START EXCERPT PROVIDED
Brief Encounter With … Rex Obano
Obano was selected from 200 of the country’s most promising new voices to receive Theatre503’s first ever commissioning award. He and the four other inaugural members of the 503Five, each of them unproduced playwrights, will be resident at the Battersea venue for a year, both writing plays to be developed at the theatre and taking part in the decision-making process with Theatre503’s creative team. Slaves is Obano’s first full-length play and the one that led to his invitation to join the 503Five.
Slaves is your first full-length play; tell me what it was like to be produced by Theatre503, a venue with such a strong reputation for developing new work.
END EXCERPT PROVIDED
- **ABOUT THIS EXERCISE**:
Transcribe the part of the piece on Rex Obano starting at "Brief Encounter With" and ending at "join the 503Five.", keeping every word and punctuation mark unchanged.
START DATA
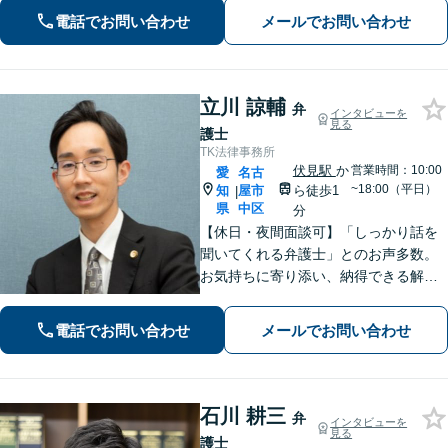
労務トラブル対応／就業規則の作成／
電話でお問い合わせ
メールでお問い合わせ
知的財産権／クレーム対応など迅速に
解決。【費用は事前提示】
立川 諒輔
弁
インタビューを
見る
護士
TK法律事務所
伏見駅
か
営業時間：10:00
愛
名古
~18:00（平日）
知
屋市
ら徒歩1
|
県
中区
分
【休日・夜間面談可】「しっかり話を
聞いてくれる弁護士」とのお声多数。
お気持ちに寄り添い、納得できる解決
を目指します。【離婚・相続・債務整
理・企業法務など幅広く対応】複数弁
電話でお問い合わせ
メールでお問い合わせ
護士で協議しながら進める体制で、安
心してご相談いただけます。
石川 耕三
弁
インタビューを
見る
護士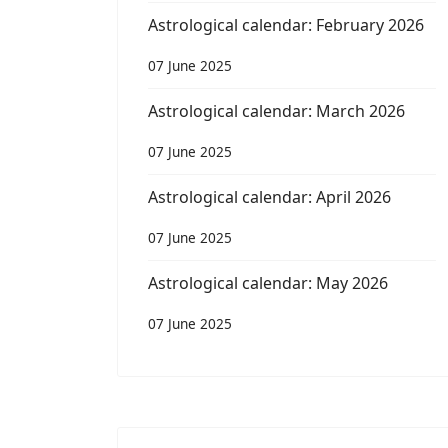
Astrological calendar: February 2026
07 June 2025
Astrological calendar: March 2026
07 June 2025
Astrological calendar: April 2026
07 June 2025
Astrological calendar: May 2026
07 June 2025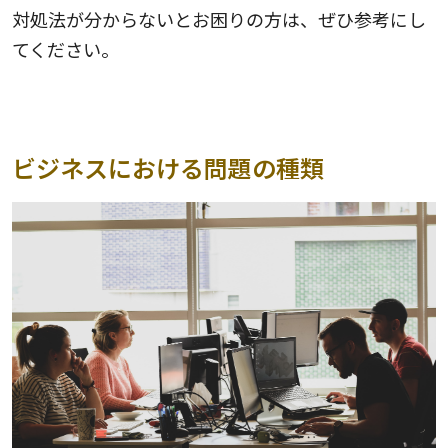
対処法が分からないとお困りの方は、ぜひ参考にし
てください。
ビジネスにおける問題の種類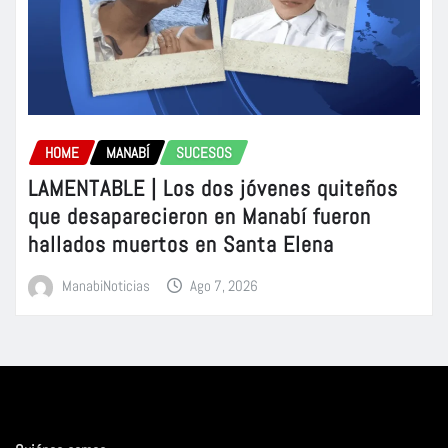
HOME
MANABÍ
SUCESOS
LAMENTABLE | Los dos jóvenes quiteños
que desaparecieron en Manabí fueron
hallados muertos en Santa Elena
ManabiNoticias
Ago 7, 2026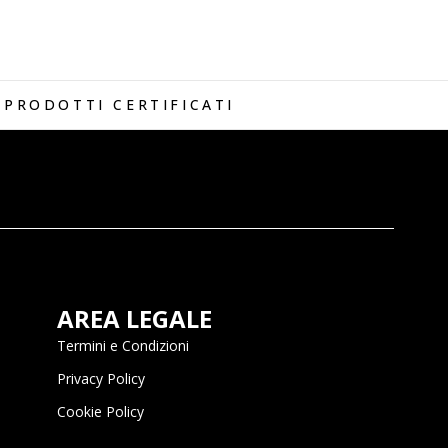
PRODOTTI CERTIFICATI
AREA LEGALE
Termini e Condizioni
Privacy Policy
Cookie Policy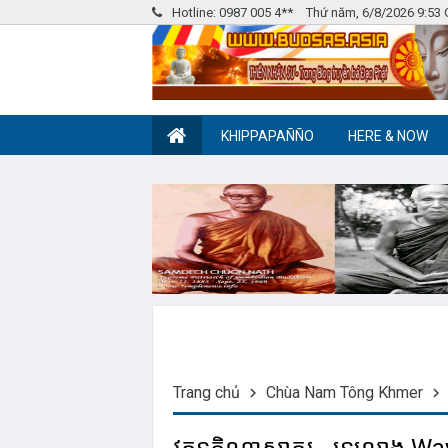
Hotline: 0987 005 4**
Thứ năm, 6/8/2026 9:53
KHIPPAPAÑÑO
HERE & NOW
Nhóm Pháp Âm
Label tag 2
Trang chủ
Chùa Nam Tông Khmer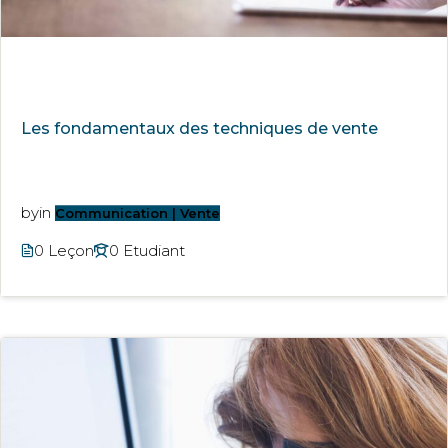
Les fondamentaux des techniques de vente
by
in
Communication | Vente
0 Leçon
0 Etudiant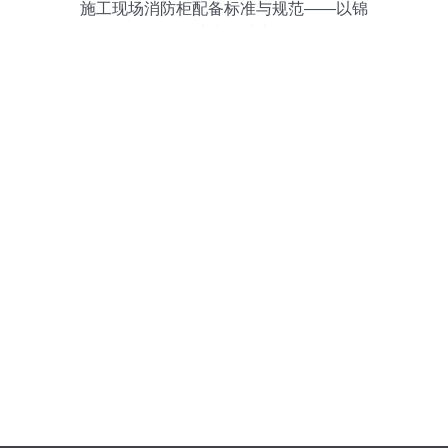
施工现场消防柜配备标准与规范——以锦
福祥消防器材为例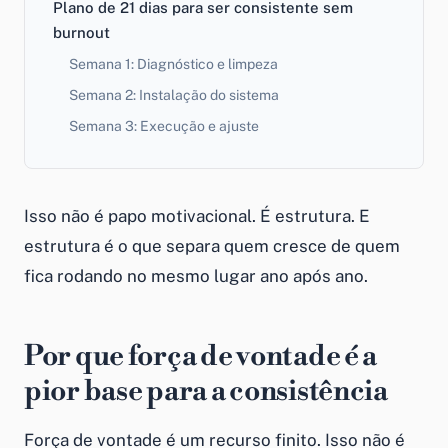
Plano de 21 dias para ser consistente sem
burnout
Semana 1: Diagnóstico e limpeza
Semana 2: Instalação do sistema
Semana 3: Execução e ajuste
Isso não é papo motivacional. É estrutura. E
estrutura é o que separa quem cresce de quem
fica rodando no mesmo lugar ano após ano.
Por que força de vontade é a
pior base para a consistência
Força de vontade é um recurso finito. Isso não é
END DATA
- **WRITTEN RESPONSE**:
Brief Encounter With … Rex Obano
Obano was selected from 200 of the country’s most promising new voices to receive Theatre503’s first ever commissioning award. He and the four other inaugural members of the 503Five, each of them unproduced playwrights, will be resident at the Battersea venue for a year, both writing plays to be developed at the theatre and taking part in the decision-making process with Theatre503’s creative team. Slaves is Obano’s first full-length play and the one that led to his invitation to join the 503Five.